Quanto è accaduto negli ultimi anni sembra dire che il meccanismo si è
inceppato, e forse rotto. E la coincidenza temporale con la crisi
geopolitica degli Stati Uniti non può non portare a ipotizzare uno
scoppio della "bolla etica" vaticana, parallela a quella finanziaria e
militare dell’Occidente.
Su questo sfondo, si innestano gli errori di
comunicazione, gli scandali sulla pedofilia che riemergono dal passato,
le guerre fra cardinali, sintomi più che cause di questa crisi. Ma
contribuiscono a colpire la credibilità del Vaticano. E di queste
difficoltà il pontificato di Benedetto XVI appare quasi il capro
espiatorio. La crisi nasce forse dalla fine della Guerra Fredda, che
lascia tutti più soli con le proprie contraddizioni, Vaticano compreso.
E si rivela nella stessa Italia, dove l’influenza dei vescovi e del papa
sull’elettorato è fortemente diminuita, e il cattolicesimo politico si è
ridotto a una realtà quasi residuale. A
Massimo Franco, commentatore e inviato de
"Il Corriere della Sera" nonché membro dell'Istituto Internazionale di
Studi Strategici di Londra e autore di numerosi libri di successo
abbiamo rivolto alcune domande.
Lei scrive che "si intravedono i germi della crisi di
un Vaticano negli anni trionfali e apparentemente gloriosi del
predecessore di Benedetto XVI". Ed in particolare giunge a sostenere che
"nelle pieghe del successo erano annidate questioni irrisolte, che alla
fine hanno permesso agli avversari della Chiesa di schiacciarla sul
passato e di attaccare l'ultimo bastione dei principi della moralità
proprio sul piano etico". La straordinaria personalità di Karol Wojtyla
capace di governare i media è stata la causa o il pretesto per camuffare
questa crisi incipiente?
"Né la causa né il pretesto. Credo che per forza di
cose, l'attenzione del mondo si sia concentrata sui grandi successi,
soprattutto internazionali di GP II. Il suo protagonismo felice
nell'ultima fase della lotta al comunismo, ma poi anche la sua lunga
malattia sono diventati la cifra del suo pontificato nella fase finale.
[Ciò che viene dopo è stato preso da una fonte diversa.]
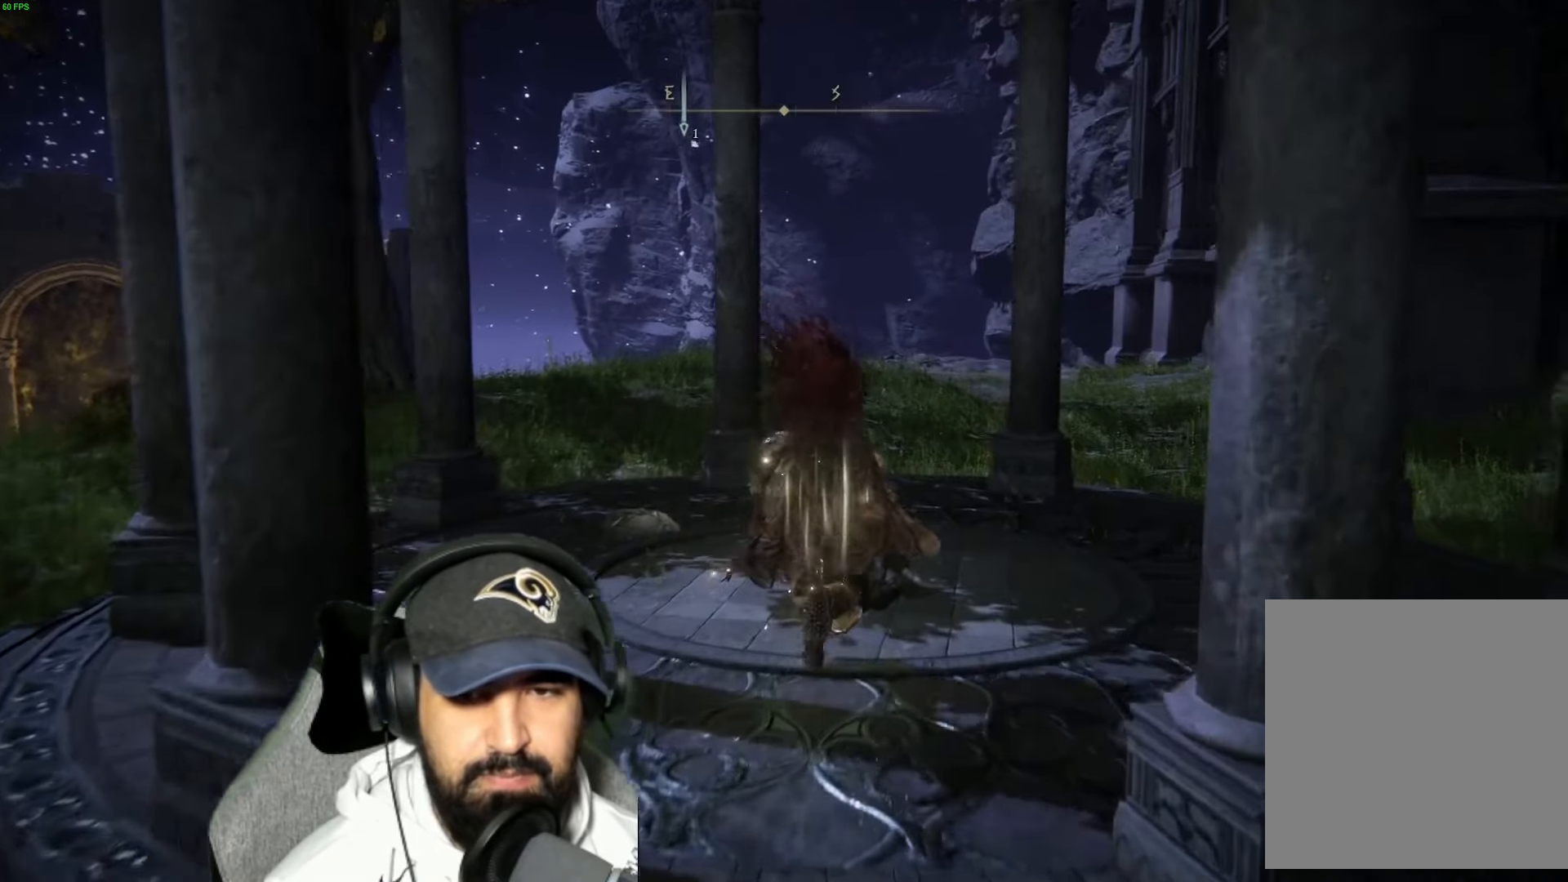
{"buttons": ["Y"], "left_stick": "center", "right_stick": "center", "events": [[133, "Y", "down"], [250, "Y", "up"], [366, "Y", "down"], [466, "left_stick", "center"]]}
E soprattutto negli ultimi anni, mentre le categorie mentali e gli
assetti del mondo ambiavano sulla scia ella fine ella guerra fredda, il
Vaticano è stato invece poco governato; ed i paradigmi ed il modo di
agire è rimasto ancorato al passato. Per questo, Benedetto XVI si è
ritrovato nella condizione scomoda di ereditare un grande pontificato,
ma anche problemi lasciati irrisolti per alcuni anni. Mi riferisco sia a
problemi di gestione quotidiana della Curia, sia ad altri legati alla
nuova agenda internazionale che la Santa Sede doveva darsi, sia alla
scelta di una classe dirigente post guerra fredda".
Come vede il futuro dei due 'imperi paralleli' -
Stati Uniti e Vaticano - dopo questi profondi scossoni ricevuti? E cosa
hanno imparato entrambi in tema di gestione delle emergenze?
"Credo che entrambi riflettano, con i loro problemi
interni, la debolezza e il disorientamento che sta vivendo l'Occidente.
Ed entrambi, Usa e Vaticano, mi sembrano ripiegati più su se stessi,
sull'affanno a gestire e plasmare una nuova epoca, che aperti ad un
mondo nel quale stanno maturando nuovi equilibri che tendono a
ridimensionare sia il ruolo del Vaticano, sia quello degli Stati uniti".
"Il papato intellettuale di Benedetto XVI - annota -
sembra ripiegato su se stesso, aggredito dall'esterno e insidiato
dall'interno, e incapace di dettare la propria agenda". Saprà
riappropriarsi del primato di cui la Chiesa ha goduto nel passato?
"Non so se ci riuscirà, ma mi sembra molto
consapevole della sfida che ha davanti. Avere individuato l'Europa e
l'Occidente come terreni sui quali si deciderà il futuro del
cattolicesimo ed i valori della democrazia mi sembra importante.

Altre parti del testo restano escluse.